I apologize that crediting this set of realizations is such a mess, actually: it goes back to conversations at Hewlett Open Educational Tools conference about annotation as the universal bus in January (which was based on prototypes of citing capability I had built with Jon Udell in November). And then at iAnnotate I ended up having the same conversation with people throughout the three days of the conference, and pulling insights from previous conversations into the next conversation until who knows what came from where in the end. It came to a head in a conversation over sliders with Jon, T.S. Waterman, Peg Fowler, and Tom Gillespie on Friday night, but others I talked to will see their conversations in here too, particularly the unconference group on Day One where we came up with a “stub articles” proposal (great unconference group, or greatest unconference group of all time?). Apologies all around about the credit, really.

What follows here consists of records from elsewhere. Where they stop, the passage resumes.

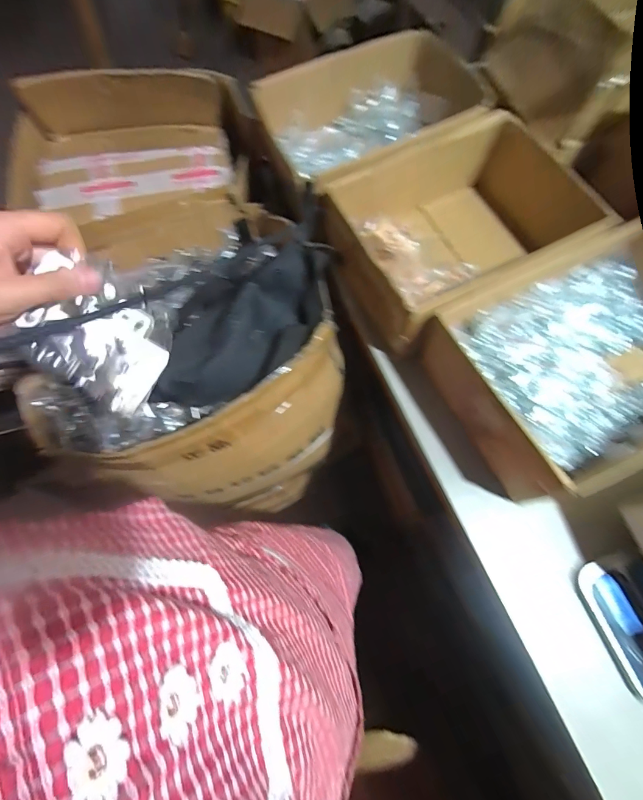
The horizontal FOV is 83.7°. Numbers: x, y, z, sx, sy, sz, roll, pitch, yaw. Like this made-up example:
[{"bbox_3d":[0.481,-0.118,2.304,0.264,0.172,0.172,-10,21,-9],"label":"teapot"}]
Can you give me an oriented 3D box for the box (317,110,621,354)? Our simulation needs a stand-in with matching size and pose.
[{"bbox_3d":[0.198,-0.255,0.550,0.326,0.157,0.264,-27,70,-9],"label":"box"}]

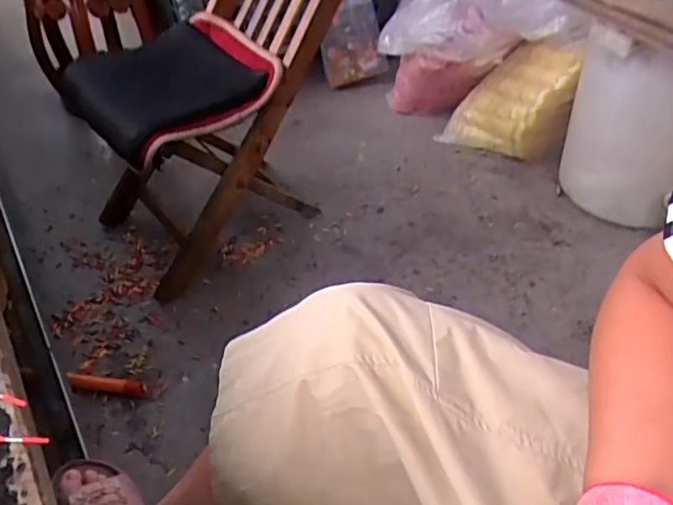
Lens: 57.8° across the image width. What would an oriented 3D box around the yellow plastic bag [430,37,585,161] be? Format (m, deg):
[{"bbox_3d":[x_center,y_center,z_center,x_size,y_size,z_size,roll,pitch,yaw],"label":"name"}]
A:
[{"bbox_3d":[0.427,-0.373,1.486,0.279,0.279,0.079,14,45,16],"label":"yellow plastic bag"}]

One response to “The Annotation Layer As a Marketplace for Context: A Proposal”

  1. The other guy is Tom Gillespie who’s worked with me on SciBot (https://blog.jonudell.net/2016/04/24/annotation-is-not-only-web-comments/).

    If we hadn’t already used up the term Web 2.0 I’d say that a web of addressable micro-content would warrant the label. That’s what annotation brings, and it matters — in this domain, in science, in education, in law, elsewhere — for the reasons you identify here.